[Data entries]
::::::::::

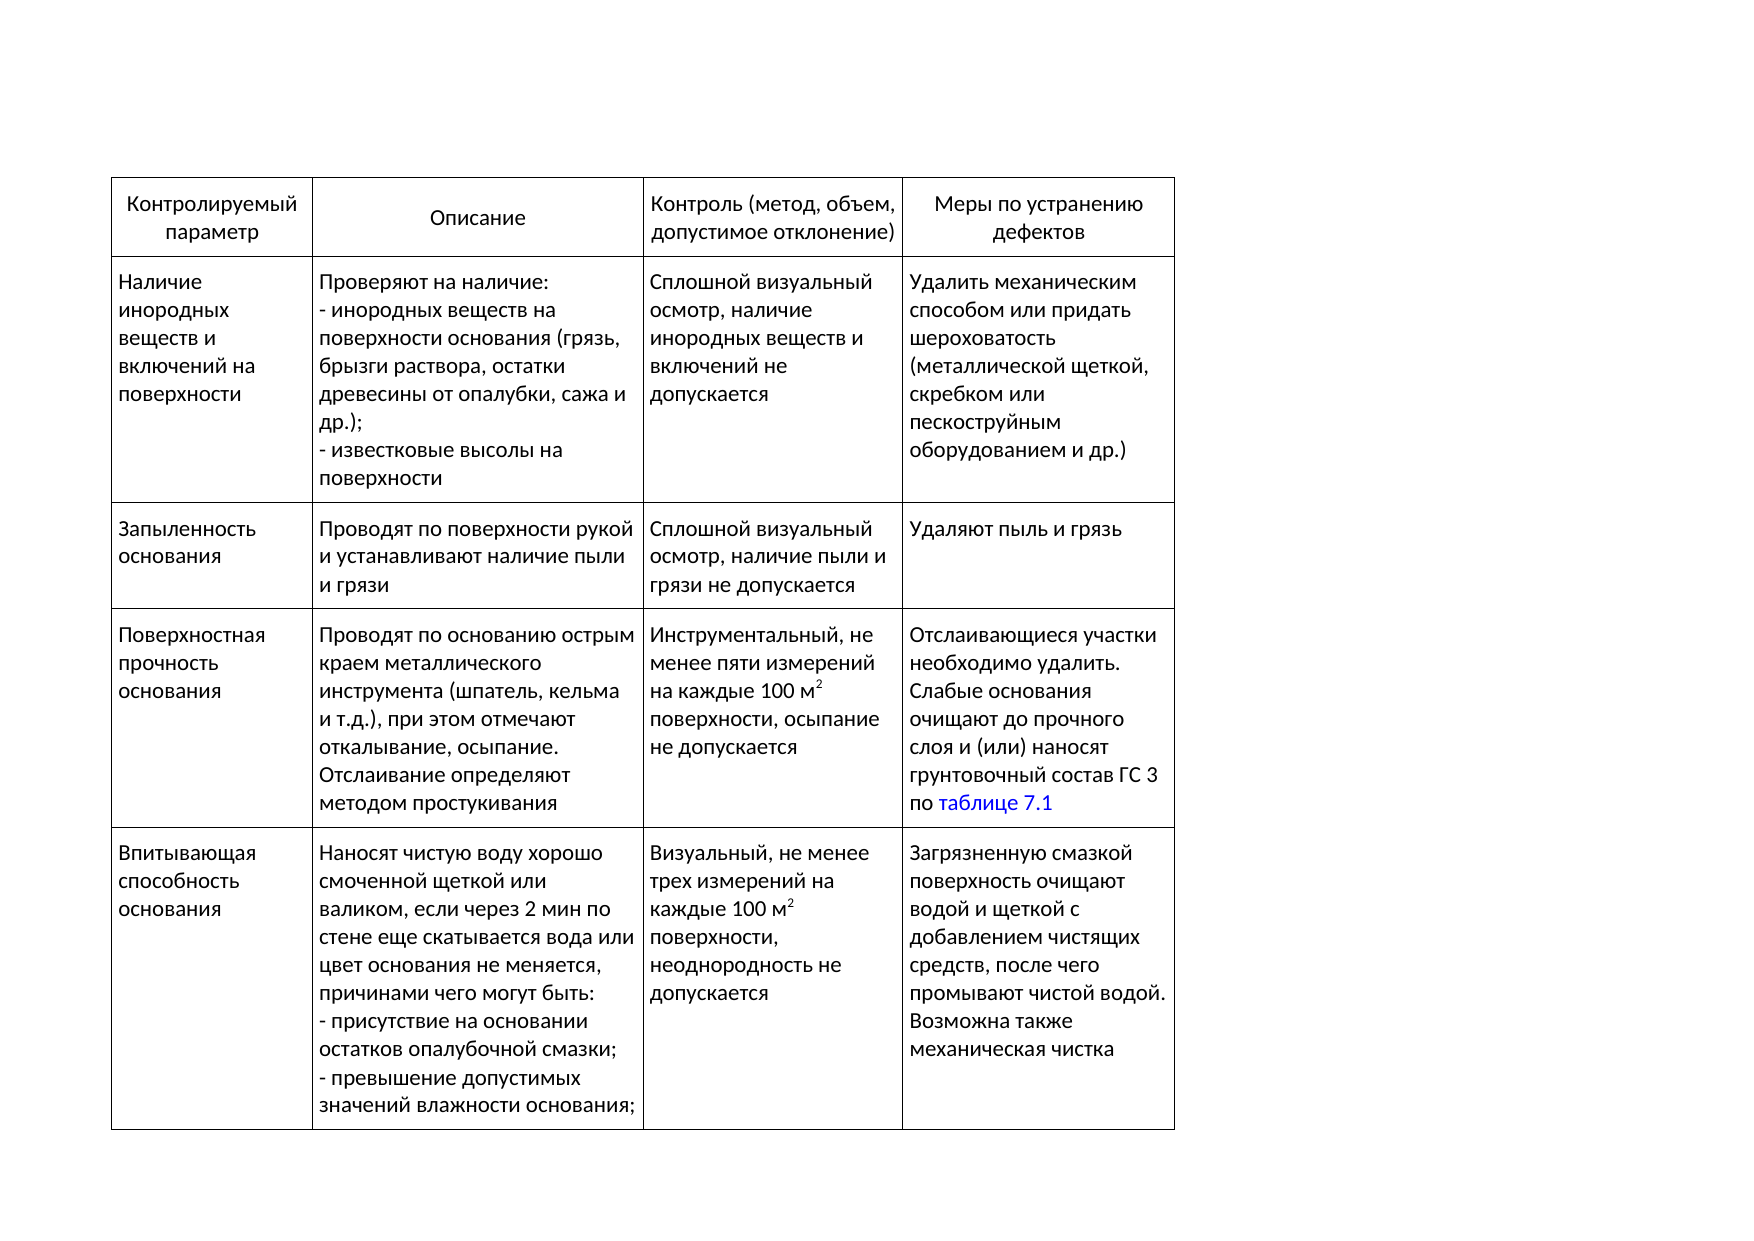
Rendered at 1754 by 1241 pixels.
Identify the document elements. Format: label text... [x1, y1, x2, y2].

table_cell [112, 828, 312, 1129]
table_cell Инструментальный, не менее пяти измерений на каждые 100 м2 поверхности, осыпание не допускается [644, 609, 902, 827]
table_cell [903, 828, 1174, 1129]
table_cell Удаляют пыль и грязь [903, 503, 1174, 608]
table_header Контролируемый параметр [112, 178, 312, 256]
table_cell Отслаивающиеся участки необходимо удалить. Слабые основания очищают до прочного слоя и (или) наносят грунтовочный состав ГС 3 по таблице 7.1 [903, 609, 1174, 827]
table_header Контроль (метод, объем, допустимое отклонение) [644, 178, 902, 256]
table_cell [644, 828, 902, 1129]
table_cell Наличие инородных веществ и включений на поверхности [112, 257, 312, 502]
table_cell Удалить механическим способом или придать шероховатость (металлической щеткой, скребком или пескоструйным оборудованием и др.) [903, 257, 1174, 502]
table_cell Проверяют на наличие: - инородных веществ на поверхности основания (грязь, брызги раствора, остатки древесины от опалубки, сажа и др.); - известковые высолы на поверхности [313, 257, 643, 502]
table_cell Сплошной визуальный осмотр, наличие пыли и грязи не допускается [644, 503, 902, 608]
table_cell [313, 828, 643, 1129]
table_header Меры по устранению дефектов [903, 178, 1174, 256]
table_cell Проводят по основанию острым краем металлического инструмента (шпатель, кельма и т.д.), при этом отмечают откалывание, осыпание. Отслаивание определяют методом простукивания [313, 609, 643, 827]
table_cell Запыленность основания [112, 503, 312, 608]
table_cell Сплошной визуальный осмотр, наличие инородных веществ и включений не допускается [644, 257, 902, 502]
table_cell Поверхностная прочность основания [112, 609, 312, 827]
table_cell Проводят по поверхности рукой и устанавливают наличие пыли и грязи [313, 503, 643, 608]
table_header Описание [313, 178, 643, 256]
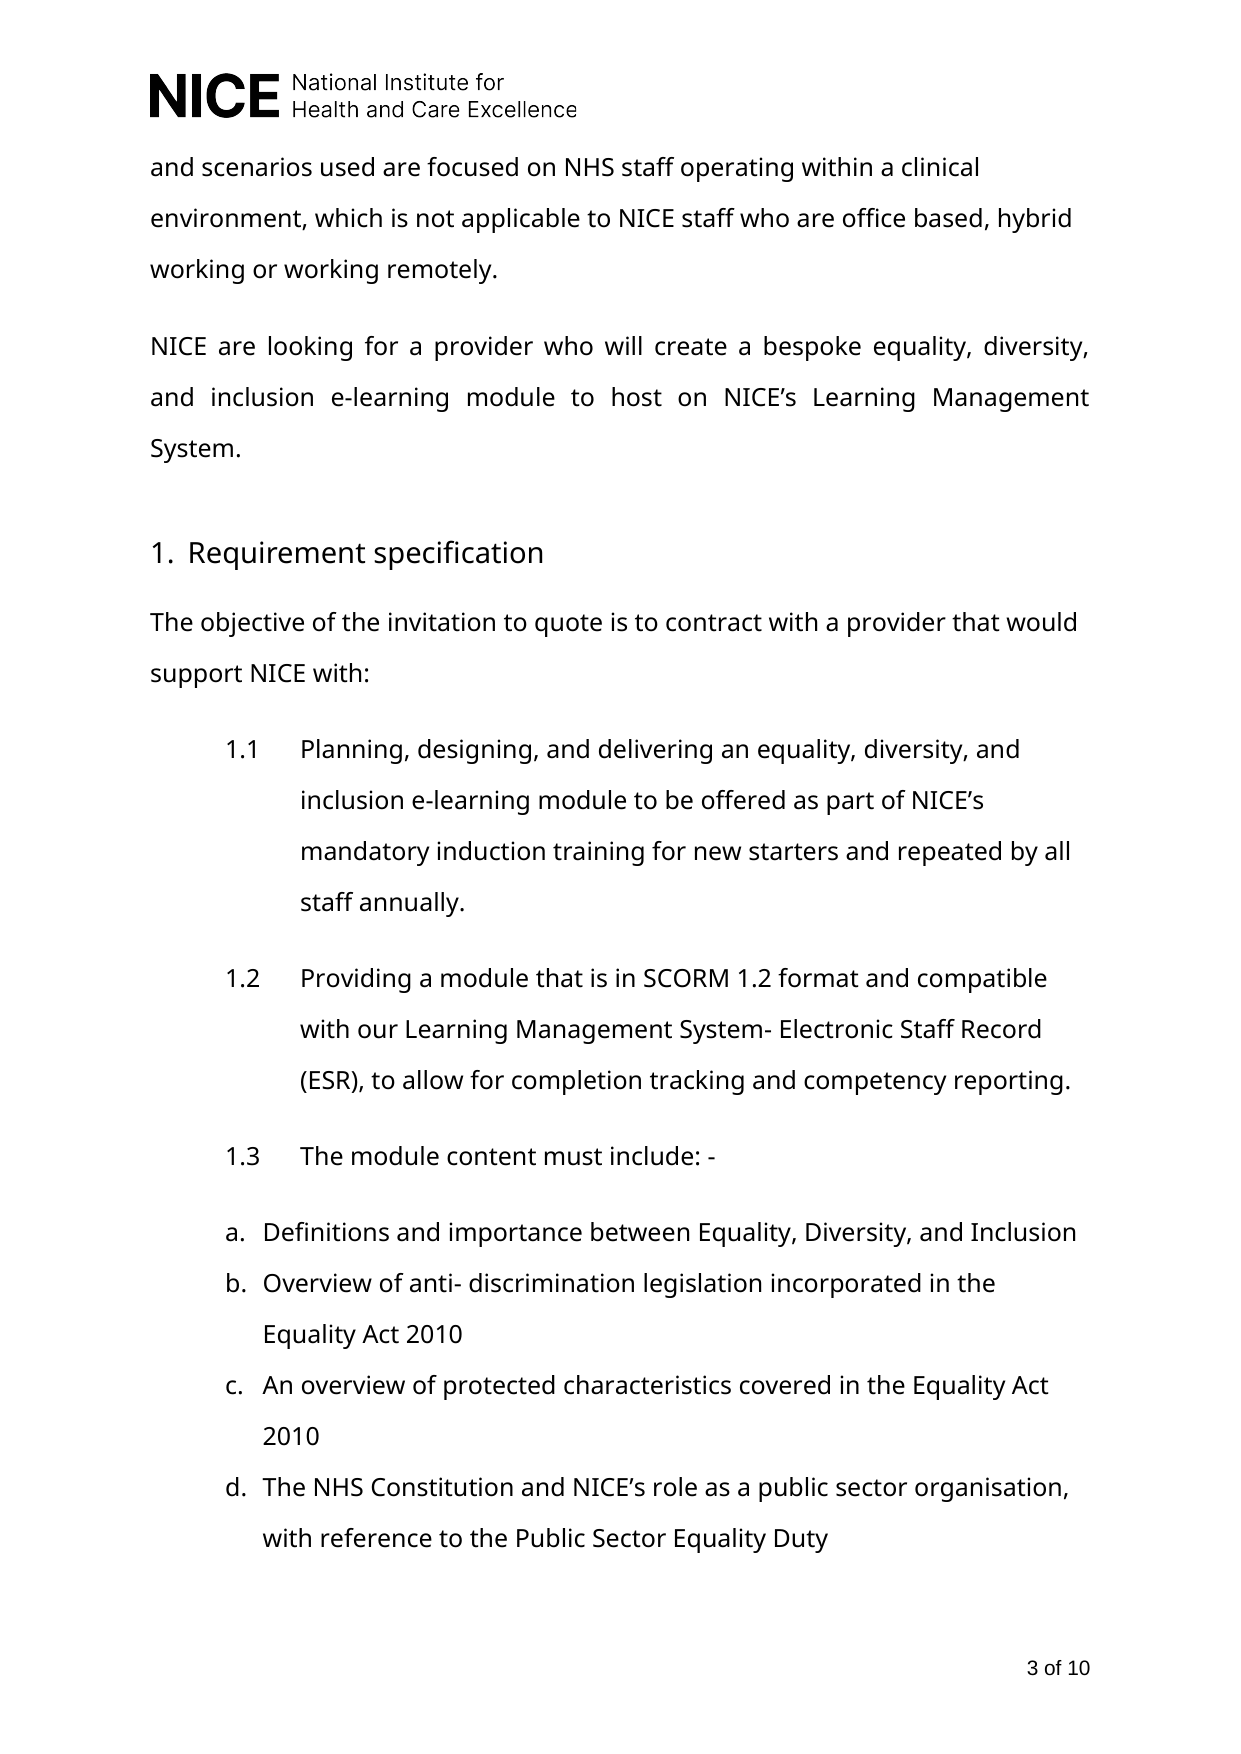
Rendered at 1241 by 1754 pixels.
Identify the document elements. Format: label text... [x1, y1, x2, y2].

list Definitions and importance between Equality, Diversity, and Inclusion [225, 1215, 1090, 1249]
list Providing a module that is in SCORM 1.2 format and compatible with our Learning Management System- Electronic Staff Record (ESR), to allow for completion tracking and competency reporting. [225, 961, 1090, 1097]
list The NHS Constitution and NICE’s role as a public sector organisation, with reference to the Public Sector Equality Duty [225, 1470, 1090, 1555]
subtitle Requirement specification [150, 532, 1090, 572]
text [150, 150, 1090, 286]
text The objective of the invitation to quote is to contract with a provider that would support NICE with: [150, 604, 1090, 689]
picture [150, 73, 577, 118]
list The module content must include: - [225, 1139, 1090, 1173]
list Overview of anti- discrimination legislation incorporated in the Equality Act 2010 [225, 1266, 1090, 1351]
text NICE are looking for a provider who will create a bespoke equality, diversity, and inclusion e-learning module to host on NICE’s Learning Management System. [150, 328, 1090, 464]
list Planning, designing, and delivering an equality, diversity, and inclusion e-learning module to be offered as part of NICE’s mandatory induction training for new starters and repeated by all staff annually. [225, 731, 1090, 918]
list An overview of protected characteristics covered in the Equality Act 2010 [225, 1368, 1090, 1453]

::::::::::

• What the task requires: The result should be every entry, word for word, and no pictures.

• Result of the task:
Rendered at 1754 by 1241 pixels.
Identify the document elements. Format: label text... [x1, y1, x2, y2].

table_cell [112, 828, 312, 1129]
table_cell Инструментальный, не менее пяти измерений на каждые 100 м2 поверхности, осыпание не допускается [644, 609, 902, 827]
table_cell [903, 828, 1174, 1129]
table_cell Удаляют пыль и грязь [903, 503, 1174, 608]
table_header Контролируемый параметр [112, 178, 312, 256]
table_cell Отслаивающиеся участки необходимо удалить. Слабые основания очищают до прочного слоя и (или) наносят грунтовочный состав ГС 3 по таблице 7.1 [903, 609, 1174, 827]
table_header Контроль (метод, объем, допустимое отклонение) [644, 178, 902, 256]
table_cell [644, 828, 902, 1129]
table_cell Наличие инородных веществ и включений на поверхности [112, 257, 312, 502]
table_cell Удалить механическим способом или придать шероховатость (металлической щеткой, скребком или пескоструйным оборудованием и др.) [903, 257, 1174, 502]
table_cell Проверяют на наличие: - инородных веществ на поверхности основания (грязь, брызги раствора, остатки древесины от опалубки, сажа и др.); - известковые высолы на поверхности [313, 257, 643, 502]
table_cell Сплошной визуальный осмотр, наличие пыли и грязи не допускается [644, 503, 902, 608]
table_cell [313, 828, 643, 1129]
table_header Меры по устранению дефектов [903, 178, 1174, 256]
table_cell Проводят по основанию острым краем металлического инструмента (шпатель, кельма и т.д.), при этом отмечают откалывание, осыпание. Отслаивание определяют методом простукивания [313, 609, 643, 827]
table_cell Запыленность основания [112, 503, 312, 608]
table_cell Сплошной визуальный осмотр, наличие инородных веществ и включений не допускается [644, 257, 902, 502]
table_cell Поверхностная прочность основания [112, 609, 312, 827]
table_cell Проводят по поверхности рукой и устанавливают наличие пыли и грязи [313, 503, 643, 608]
table_header Описание [313, 178, 643, 256]
Rendered at 1241 by 1754 pixels.
Identify the document elements. Format: label text... [x1, y1, x2, y2].

list Definitions and importance between Equality, Diversity, and Inclusion [225, 1215, 1090, 1249]
list Providing a module that is in SCORM 1.2 format and compatible with our Learning Management System- Electronic Staff Record (ESR), to allow for completion tracking and competency reporting. [225, 961, 1090, 1097]
list The NHS Constitution and NICE’s role as a public sector organisation, with reference to the Public Sector Equality Duty [225, 1470, 1090, 1555]
subtitle Requirement specification [150, 532, 1090, 572]
text [150, 150, 1090, 286]
text The objective of the invitation to quote is to contract with a provider that would support NICE with: [150, 604, 1090, 689]
picture [150, 73, 577, 118]
list The module content must include: - [225, 1139, 1090, 1173]
list Overview of anti- discrimination legislation incorporated in the Equality Act 2010 [225, 1266, 1090, 1351]
text NICE are looking for a provider who will create a bespoke equality, diversity, and inclusion e-learning module to host on NICE’s Learning Management System. [150, 328, 1090, 464]
list Planning, designing, and delivering an equality, diversity, and inclusion e-learning module to be offered as part of NICE’s mandatory induction training for new starters and repeated by all staff annually. [225, 731, 1090, 918]
list An overview of protected characteristics covered in the Equality Act 2010 [225, 1368, 1090, 1453]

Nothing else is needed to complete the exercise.